Segment Start: Data records

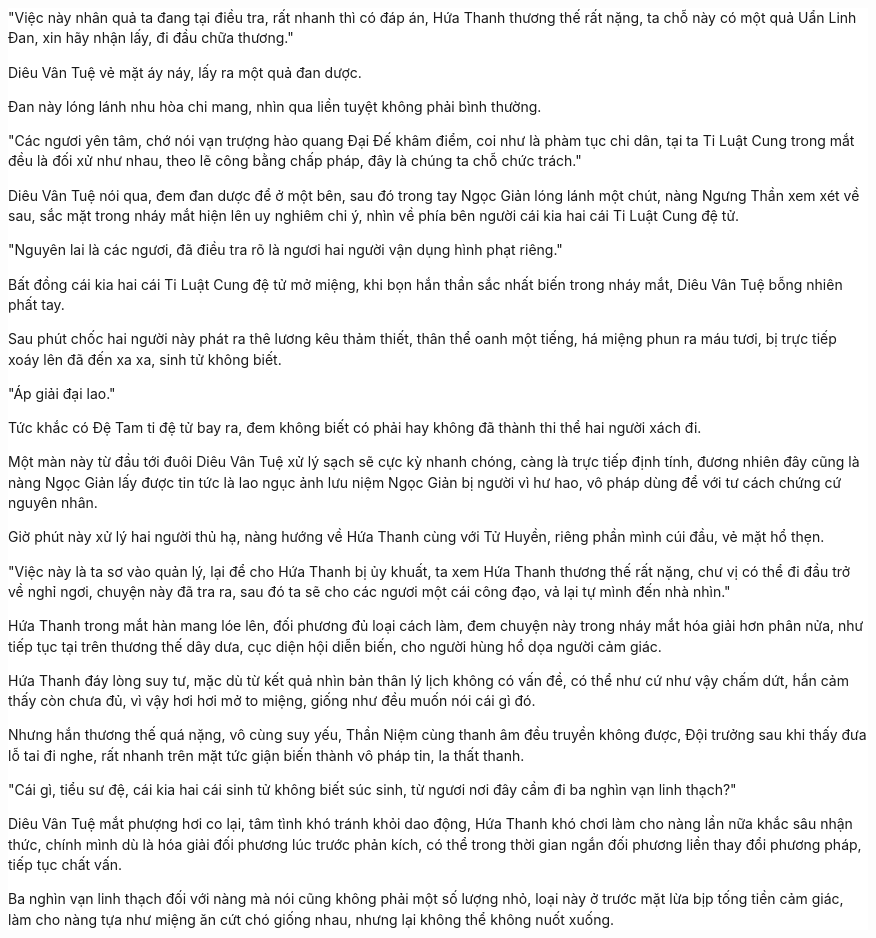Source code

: "Việc này nhân quả ta đang tại điều tra, rất nhanh thì có đáp án, Hứa Thanh thương thế rất nặng, ta chỗ này có một quả Uẩn Linh Đan, xin hãy nhận lấy, đi đầu chữa thương."

Diêu Vân Tuệ vẻ mặt áy náy, lấy ra một quả đan dược.

Đan này lóng lánh nhu hòa chi mang, nhìn qua liền tuyệt không phải bình thường.

"Các ngươi yên tâm, chớ nói vạn trượng hào quang Đại Đế khâm điểm, coi như là phàm tục chi dân, tại ta Ti Luật Cung trong mắt đều là đối xử như nhau, theo lẽ công bằng chấp pháp, đây là chúng ta chỗ chức trách."

Diêu Vân Tuệ nói qua, đem đan dược để ở một bên, sau đó trong tay Ngọc Giản lóng lánh một chút, nàng Ngưng Thần xem xét về sau, sắc mặt trong nháy mắt hiện lên uy nghiêm chi ý, nhìn về phía bên người cái kia hai cái Ti Luật Cung đệ tử.

"Nguyên lai là các ngươi, đã điều tra rõ là ngươi hai người vận dụng hình phạt riêng."

Bất đồng cái kia hai cái Ti Luật Cung đệ tử mở miệng, khi bọn hắn thần sắc nhất biến trong nháy mắt, Diêu Vân Tuệ bỗng nhiên phất tay.

Sau phút chốc hai người này phát ra thê lương kêu thảm thiết, thân thể oanh một tiếng, há miệng phun ra máu tươi, bị trực tiếp xoáy lên đã đến xa xa, sinh tử không biết.

"Áp giải đại lao."

Tức khắc có Đệ Tam ti đệ tử bay ra, đem không biết có phải hay không đã thành thi thể hai người xách đi.

Một màn này từ đầu tới đuôi Diêu Vân Tuệ xử lý sạch sẽ cực kỳ nhanh chóng, càng là trực tiếp định tính, đương nhiên đây cũng là nàng Ngọc Giản lấy được tin tức là lao ngục ảnh lưu niệm Ngọc Giản bị người vì hư hao, vô pháp dùng để với tư cách chứng cứ nguyên nhân.

Giờ phút này xử lý hai người thủ hạ, nàng hướng về Hứa Thanh cùng với Tử Huyền, riêng phần mình cúi đầu, vẻ mặt hổ thẹn.

"Việc này là ta sơ vào quản lý, lại để cho Hứa Thanh bị ủy khuất, ta xem Hứa Thanh thương thế rất nặng, chư vị có thể đi đầu trở về nghỉ ngơi, chuyện này đã tra ra, sau đó ta sẽ cho các ngươi một cái công đạo, vả lại tự mình đến nhà nhìn."

Hứa Thanh trong mắt hàn mang lóe lên, đối phương đủ loại cách làm, đem chuyện này trong nháy mắt hóa giải hơn phân nửa, như tiếp tục tại trên thương thế dây dưa, cục diện hội diễn biến, cho người hùng hổ dọa người cảm giác.

Hứa Thanh đáy lòng suy tư, mặc dù từ kết quả nhìn bản thân lý lịch không có vấn đề, có thể như cứ như vậy chấm dứt, hắn cảm thấy còn chưa đủ, vì vậy hơi hơi mở to miệng, giống như đều muốn nói cái gì đó.

Nhưng hắn thương thế quá nặng, vô cùng suy yếu, Thần Niệm cùng thanh âm đều truyền không được, Đội trưởng sau khi thấy đưa lỗ tai đi nghe, rất nhanh trên mặt tức giận biến thành vô pháp tin, la thất thanh.

"Cái gì, tiểu sư đệ, cái kia hai cái sinh tử không biết súc sinh, từ ngươi nơi đây cầm đi ba nghìn vạn linh thạch?"

Diêu Vân Tuệ mắt phượng hơi co lại, tâm tình khó tránh khỏi dao động, Hứa Thanh khó chơi làm cho nàng lần nữa khắc sâu nhận thức, chính mình dù là hóa giải đối phương lúc trước phản kích, có thể trong thời gian ngắn đối phương liền thay đổi phương pháp, tiếp tục chất vấn.

Ba nghìn vạn linh thạch đối với nàng mà nói cũng không phải một số lượng nhỏ, loại này ở trước mặt lừa bịp tống tiền cảm giác, làm cho nàng tựa như miệng ăn cứt chó giống nhau, nhưng lại không thể không nuốt xuống.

Segment End: Data records

Every entry, exactly as written: transcribe it, passing over any pictures.

Your response:
Source code

: "Việc này nhân quả ta đang tại điều tra, rất nhanh thì có đáp án, Hứa Thanh thương thế rất nặng, ta chỗ này có một quả Uẩn Linh Đan, xin hãy nhận lấy, đi đầu chữa thương."

Diêu Vân Tuệ vẻ mặt áy náy, lấy ra một quả đan dược.

Đan này lóng lánh nhu hòa chi mang, nhìn qua liền tuyệt không phải bình thường.

"Các ngươi yên tâm, chớ nói vạn trượng hào quang Đại Đế khâm điểm, coi như là phàm tục chi dân, tại ta Ti Luật Cung trong mắt đều là đối xử như nhau, theo lẽ công bằng chấp pháp, đây là chúng ta chỗ chức trách."

Diêu Vân Tuệ nói qua, đem đan dược để ở một bên, sau đó trong tay Ngọc Giản lóng lánh một chút, nàng Ngưng Thần xem xét về sau, sắc mặt trong nháy mắt hiện lên uy nghiêm chi ý, nhìn về phía bên người cái kia hai cái Ti Luật Cung đệ tử.

"Nguyên lai là các ngươi, đã điều tra rõ là ngươi hai người vận dụng hình phạt riêng."

Bất đồng cái kia hai cái Ti Luật Cung đệ tử mở miệng, khi bọn hắn thần sắc nhất biến trong nháy mắt, Diêu Vân Tuệ bỗng nhiên phất tay.

Sau phút chốc hai người này phát ra thê lương kêu thảm thiết, thân thể oanh một tiếng, há miệng phun ra máu tươi, bị trực tiếp xoáy lên đã đến xa xa, sinh tử không biết.

"Áp giải đại lao."

Tức khắc có Đệ Tam ti đệ tử bay ra, đem không biết có phải hay không đã thành thi thể hai người xách đi.

Một màn này từ đầu tới đuôi Diêu Vân Tuệ xử lý sạch sẽ cực kỳ nhanh chóng, càng là trực tiếp định tính, đương nhiên đây cũng là nàng Ngọc Giản lấy được tin tức là lao ngục ảnh lưu niệm Ngọc Giản bị người vì hư hao, vô pháp dùng để với tư cách chứng cứ nguyên nhân.

Giờ phút này xử lý hai người thủ hạ, nàng hướng về Hứa Thanh cùng với Tử Huyền, riêng phần mình cúi đầu, vẻ mặt hổ thẹn.

"Việc này là ta sơ vào quản lý, lại để cho Hứa Thanh bị ủy khuất, ta xem Hứa Thanh thương thế rất nặng, chư vị có thể đi đầu trở về nghỉ ngơi, chuyện này đã tra ra, sau đó ta sẽ cho các ngươi một cái công đạo, vả lại tự mình đến nhà nhìn."

Hứa Thanh trong mắt hàn mang lóe lên, đối phương đủ loại cách làm, đem chuyện này trong nháy mắt hóa giải hơn phân nửa, như tiếp tục tại trên thương thế dây dưa, cục diện hội diễn biến, cho người hùng hổ dọa người cảm giác.

Hứa Thanh đáy lòng suy tư, mặc dù từ kết quả nhìn bản thân lý lịch không có vấn đề, có thể như cứ như vậy chấm dứt, hắn cảm thấy còn chưa đủ, vì vậy hơi hơi mở to miệng, giống như đều muốn nói cái gì đó.

Nhưng hắn thương thế quá nặng, vô cùng suy yếu, Thần Niệm cùng thanh âm đều truyền không được, Đội trưởng sau khi thấy đưa lỗ tai đi nghe, rất nhanh trên mặt tức giận biến thành vô pháp tin, la thất thanh.

"Cái gì, tiểu sư đệ, cái kia hai cái sinh tử không biết súc sinh, từ ngươi nơi đây cầm đi ba nghìn vạn linh thạch?"

Diêu Vân Tuệ mắt phượng hơi co lại, tâm tình khó tránh khỏi dao động, Hứa Thanh khó chơi làm cho nàng lần nữa khắc sâu nhận thức, chính mình dù là hóa giải đối phương lúc trước phản kích, có thể trong thời gian ngắn đối phương liền thay đổi phương pháp, tiếp tục chất vấn.

Ba nghìn vạn linh thạch đối với nàng mà nói cũng không phải một số lượng nhỏ, loại này ở trước mặt lừa bịp tống tiền cảm giác, làm cho nàng tựa như miệng ăn cứt chó giống nhau, nhưng lại không thể không nuốt xuống.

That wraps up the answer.